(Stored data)
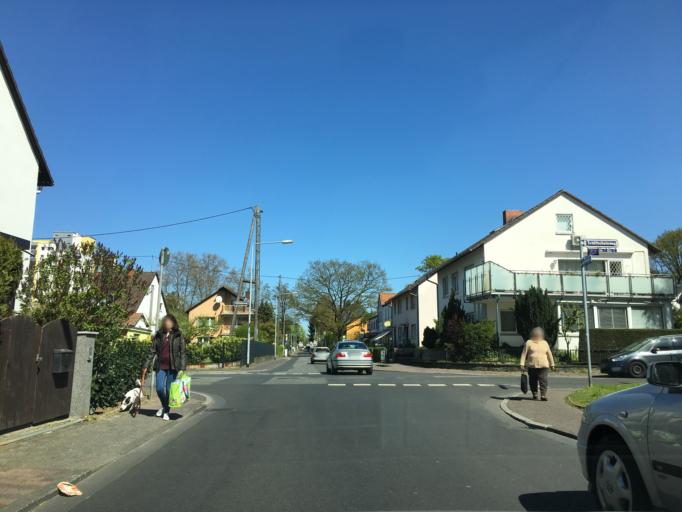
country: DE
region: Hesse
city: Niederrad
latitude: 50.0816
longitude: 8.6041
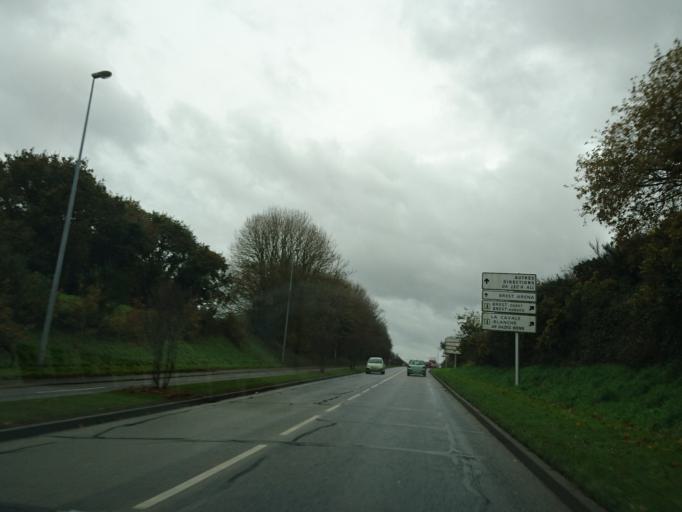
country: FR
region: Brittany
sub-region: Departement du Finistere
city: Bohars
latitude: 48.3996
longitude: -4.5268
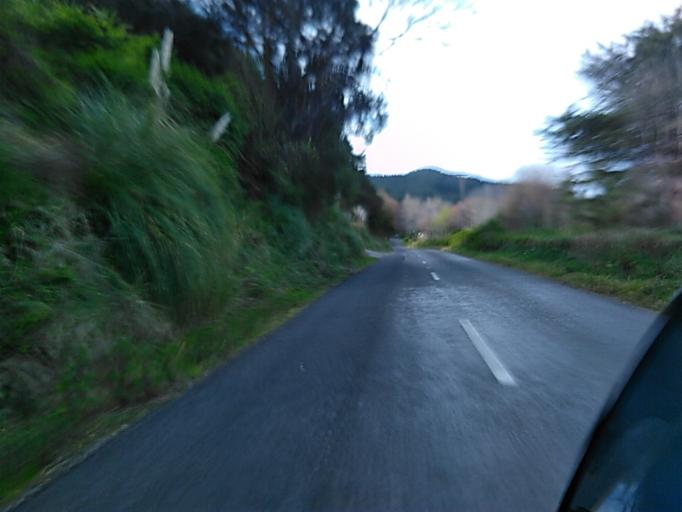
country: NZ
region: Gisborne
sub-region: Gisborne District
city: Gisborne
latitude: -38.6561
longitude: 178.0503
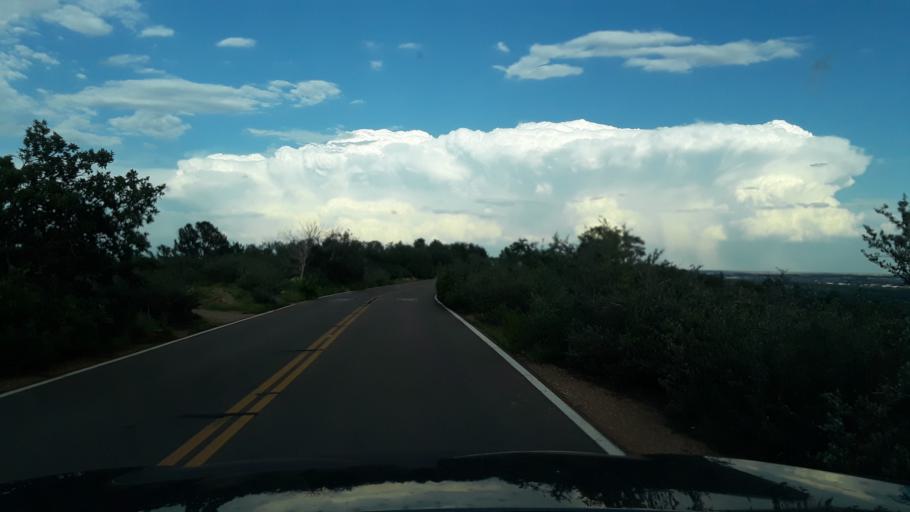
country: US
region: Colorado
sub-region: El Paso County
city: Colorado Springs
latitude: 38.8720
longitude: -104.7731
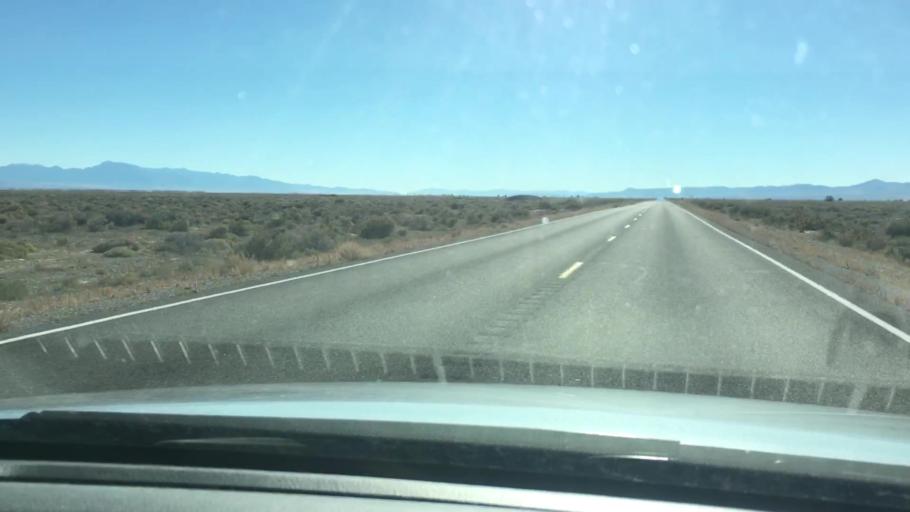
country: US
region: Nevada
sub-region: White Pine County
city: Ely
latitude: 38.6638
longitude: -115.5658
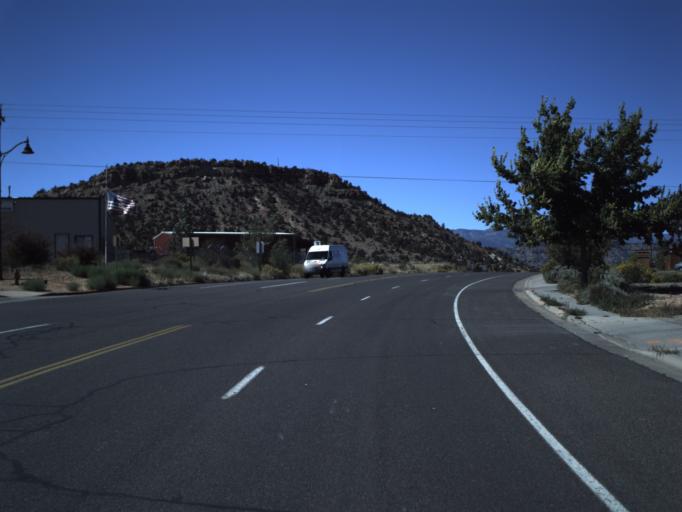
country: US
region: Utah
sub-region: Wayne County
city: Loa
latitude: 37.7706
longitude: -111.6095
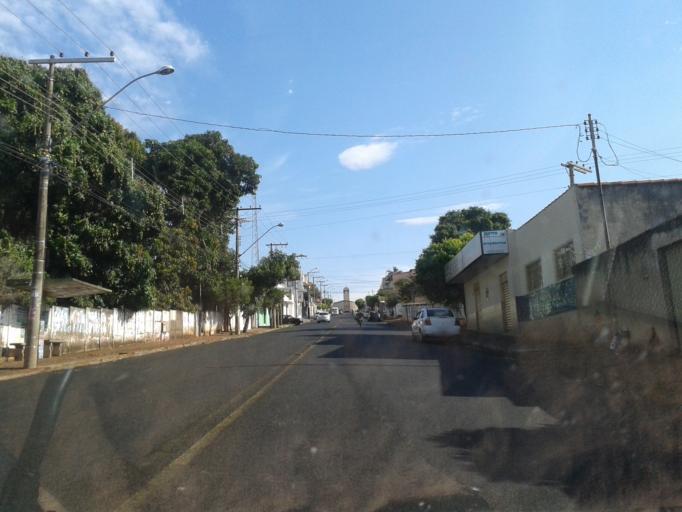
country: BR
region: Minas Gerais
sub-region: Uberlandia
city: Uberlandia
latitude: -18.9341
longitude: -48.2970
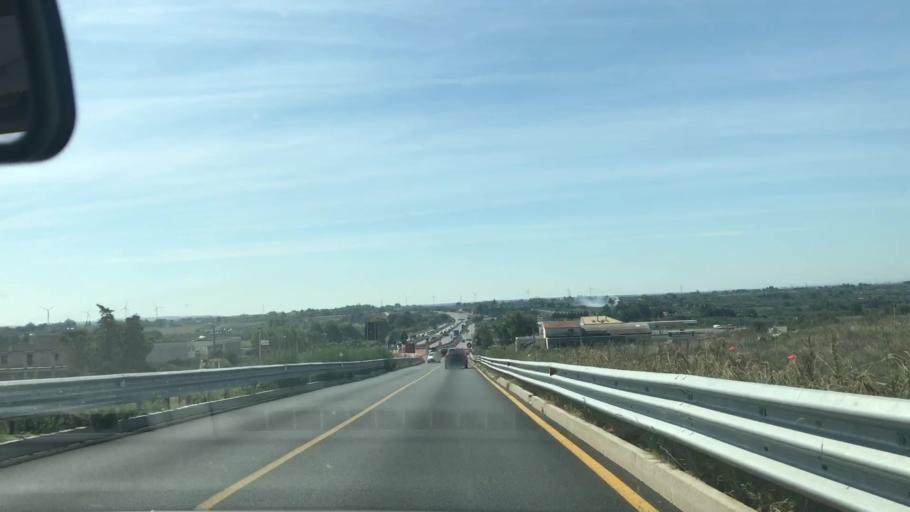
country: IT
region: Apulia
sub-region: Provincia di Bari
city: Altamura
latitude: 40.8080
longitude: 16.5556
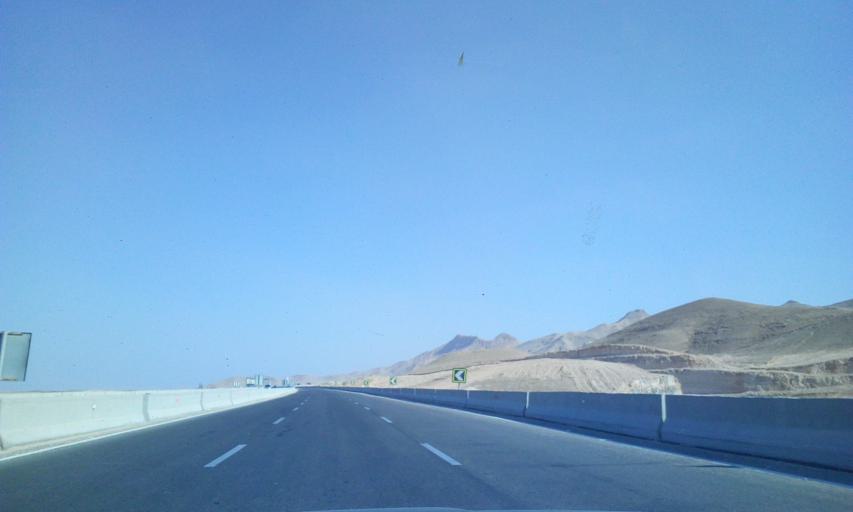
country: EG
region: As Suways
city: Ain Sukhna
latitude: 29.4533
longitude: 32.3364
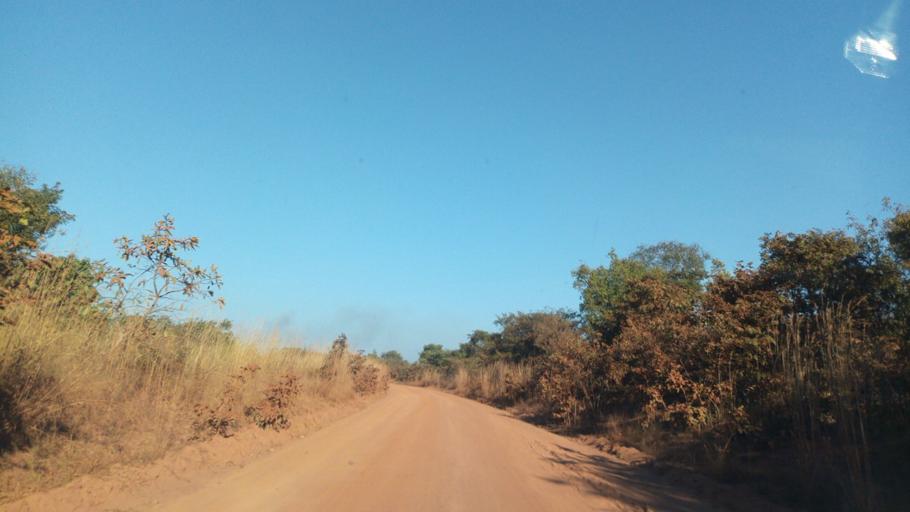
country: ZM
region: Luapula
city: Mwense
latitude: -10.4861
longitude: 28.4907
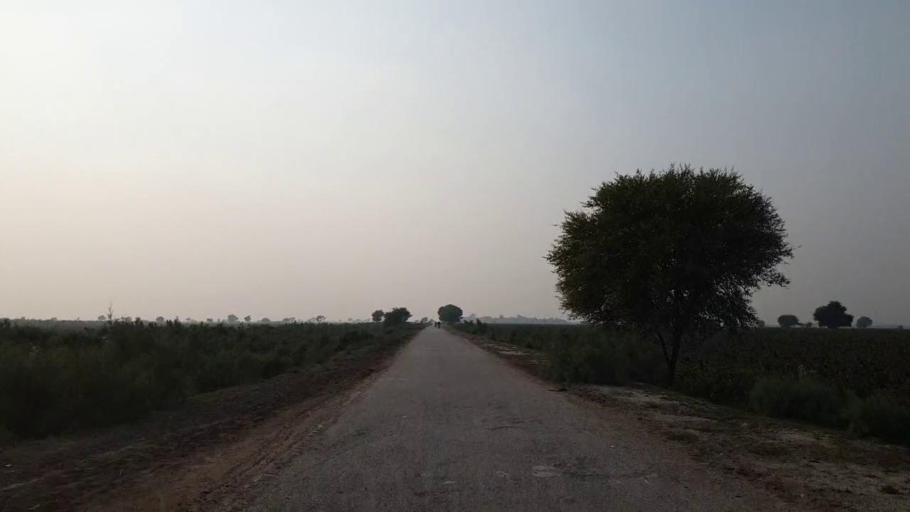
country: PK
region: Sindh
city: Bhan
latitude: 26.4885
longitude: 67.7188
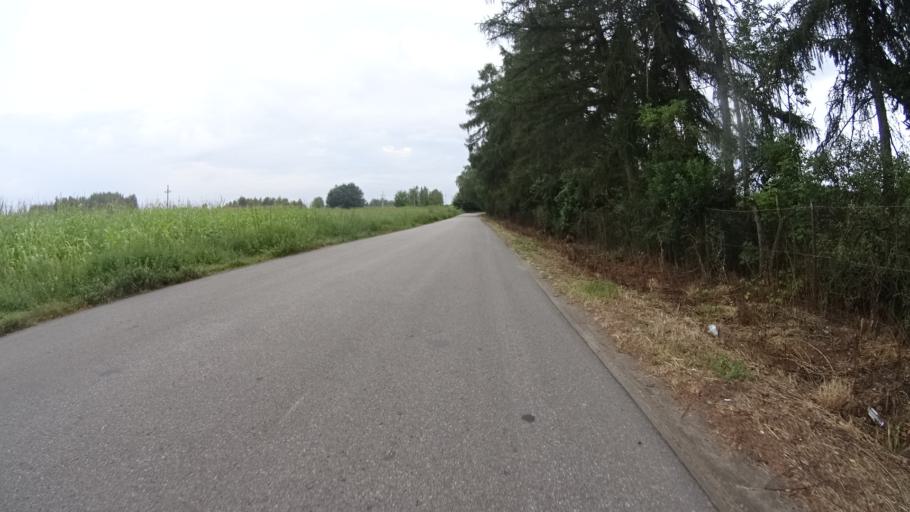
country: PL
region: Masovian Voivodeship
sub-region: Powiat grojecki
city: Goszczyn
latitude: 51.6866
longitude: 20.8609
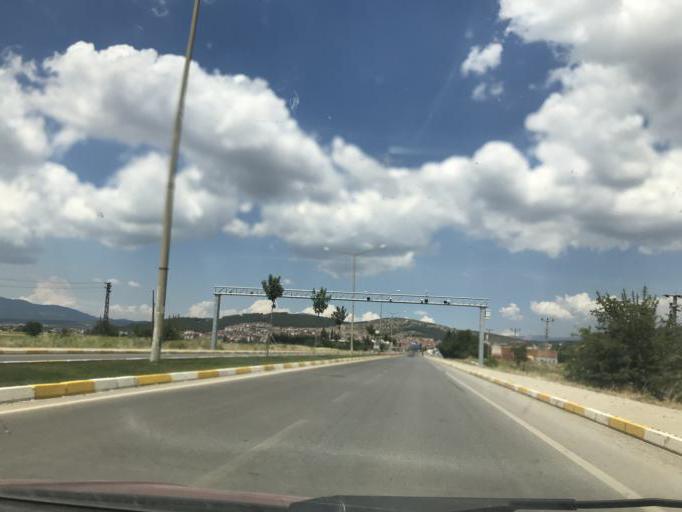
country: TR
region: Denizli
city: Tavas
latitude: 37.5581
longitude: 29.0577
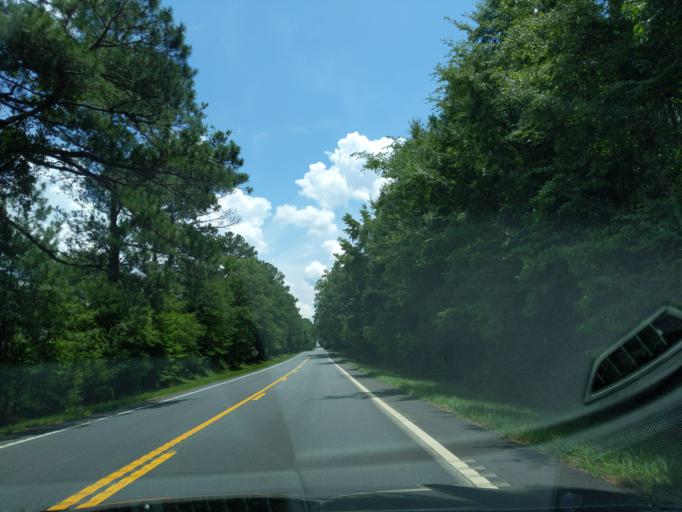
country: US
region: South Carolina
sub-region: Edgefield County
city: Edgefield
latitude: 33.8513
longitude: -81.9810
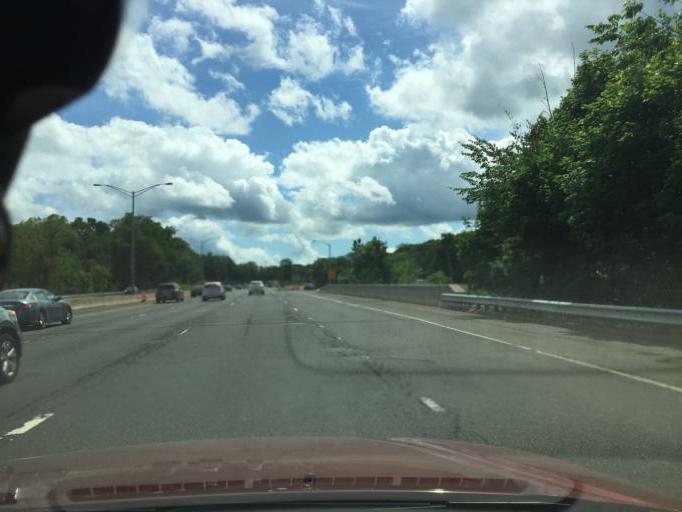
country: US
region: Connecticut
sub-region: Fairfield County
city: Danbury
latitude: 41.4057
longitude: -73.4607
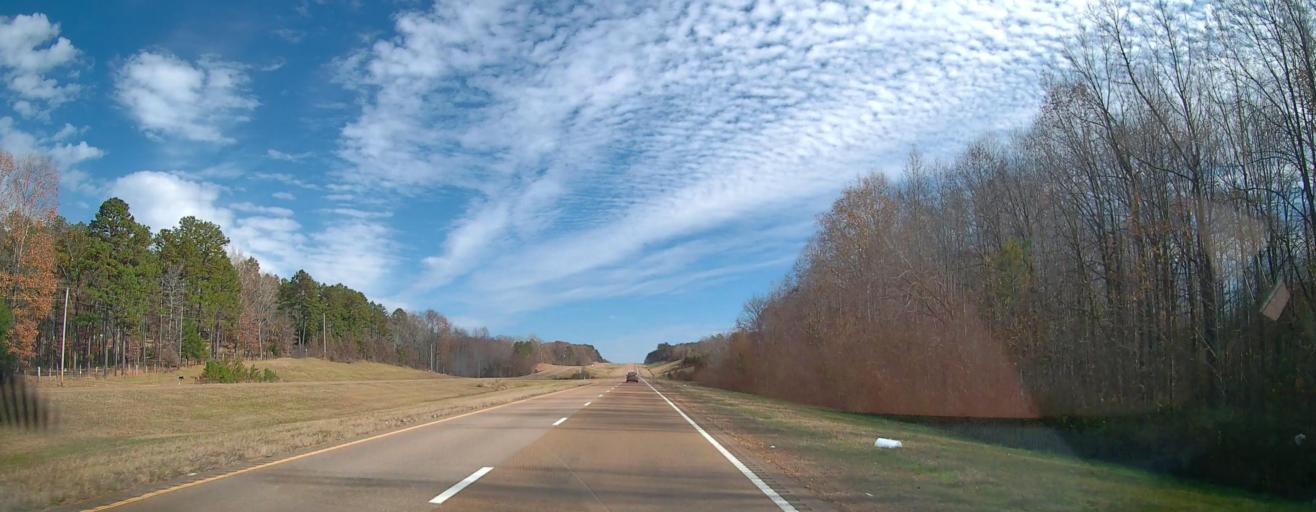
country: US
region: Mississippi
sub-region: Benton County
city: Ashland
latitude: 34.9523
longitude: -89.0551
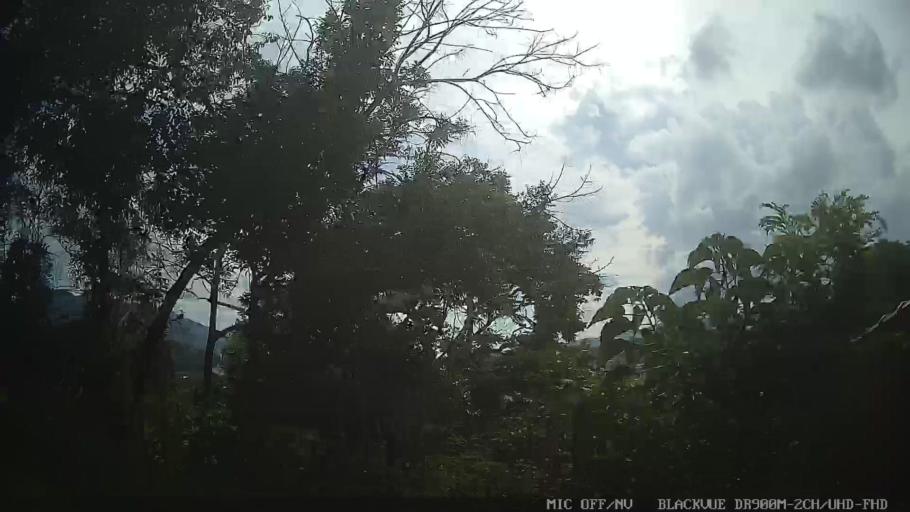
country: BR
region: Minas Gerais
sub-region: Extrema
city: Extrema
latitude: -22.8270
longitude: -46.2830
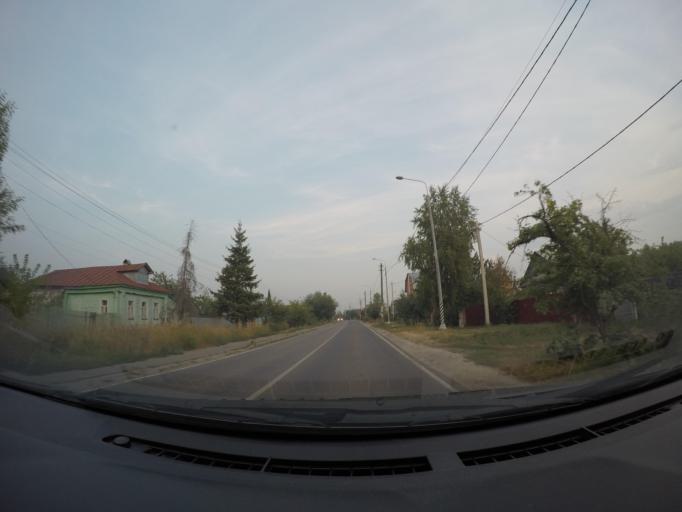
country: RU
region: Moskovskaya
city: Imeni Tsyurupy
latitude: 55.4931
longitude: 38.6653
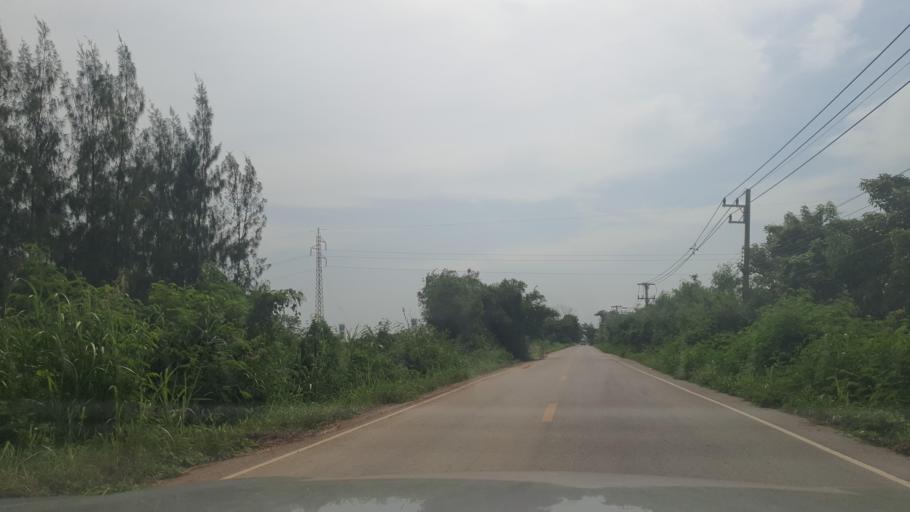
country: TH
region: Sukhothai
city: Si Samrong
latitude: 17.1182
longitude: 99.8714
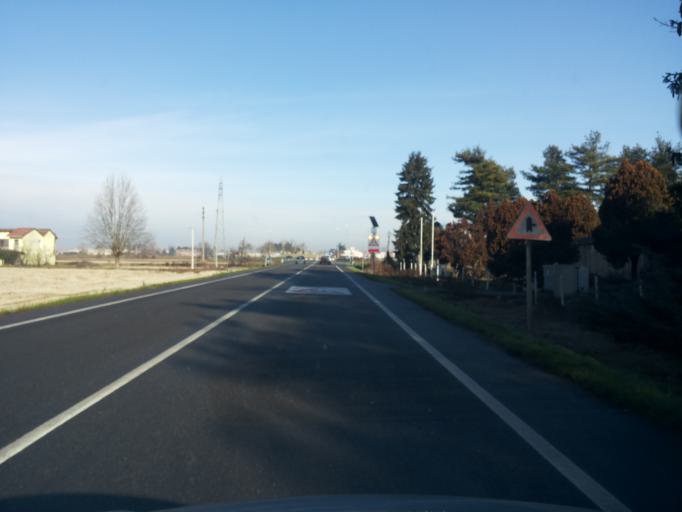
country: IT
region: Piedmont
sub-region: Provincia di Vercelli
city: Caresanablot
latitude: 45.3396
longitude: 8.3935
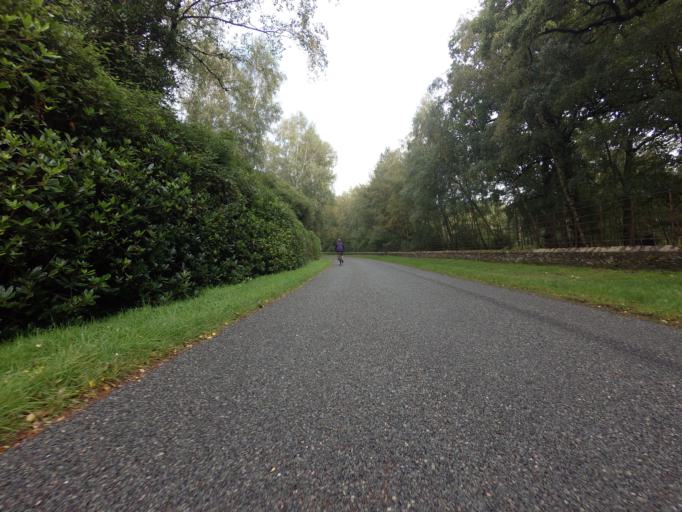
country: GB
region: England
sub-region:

= YOUR TASK =
Rewrite all of the material above, replacing every "city" with "locality" and leaving everything else the same. Omit the pictures from your answer.

= THE REPLY =
country: DE
region: Hesse
locality: Niederrad
latitude: 50.0816
longitude: 8.6041
country: FR
region: Brittany
sub-region: Departement du Finistere
locality: Bohars
latitude: 48.3996
longitude: -4.5268
country: NZ
region: Gisborne
sub-region: Gisborne District
locality: Gisborne
latitude: -38.6561
longitude: 178.0503
country: US
region: Colorado
sub-region: El Paso County
locality: Colorado Springs
latitude: 38.8720
longitude: -104.7731
country: US
region: Nevada
sub-region: White Pine County
locality: Ely
latitude: 38.6638
longitude: -115.5658
country: US
region: Utah
sub-region: Wayne County
locality: Loa
latitude: 37.7706
longitude: -111.6095
country: BR
region: Minas Gerais
sub-region: Uberlandia
locality: Uberlandia
latitude: -18.9341
longitude: -48.2970
country: IT
region: Apulia
sub-region: Provincia di Bari
locality: Altamura
latitude: 40.8080
longitude: 16.5556
country: EG
region: As Suways
locality: Ain Sukhna
latitude: 29.4533
longitude: 32.3364
country: ZM
region: Luapula
locality: Mwense
latitude: -10.4861
longitude: 28.4907
country: PK
region: Sindh
locality: Bhan
latitude: 26.4885
longitude: 67.7188
country: PL
region: Masovian Voivodeship
sub-region: Powiat grojecki
locality: Goszczyn
latitude: 51.6866
longitude: 20.8609
country: TR
region: Denizli
locality: Tavas
latitude: 37.5581
longitude: 29.0577
country: US
region: South Carolina
sub-region: Edgefield County
locality: Edgefield
latitude: 33.8513
longitude: -81.9810
country: US
region: Connecticut
sub-region: Fairfield County
locality: Danbury
latitude: 41.4057
longitude: -73.4607
country: US
region: Mississippi
sub-region: Benton County
locality: Ashland
latitude: 34.9523
longitude: -89.0551
country: BR
region: Minas Gerais
sub-region: Extrema
locality: Extrema
latitude: -22.8270
longitude: -46.2830
country: RU
region: Moskovskaya
locality: Imeni Tsyurupy
latitude: 55.4931
longitude: 38.6653
country: TH
region: Sukhothai
locality: Si Samrong
latitude: 17.1182
longitude: 99.8714
country: IT
region: Piedmont
sub-region: Provincia di Vercelli
locality: Caresanablot
latitude: 45.3396
longitude: 8.3935
country: GB
region: England
sub-region:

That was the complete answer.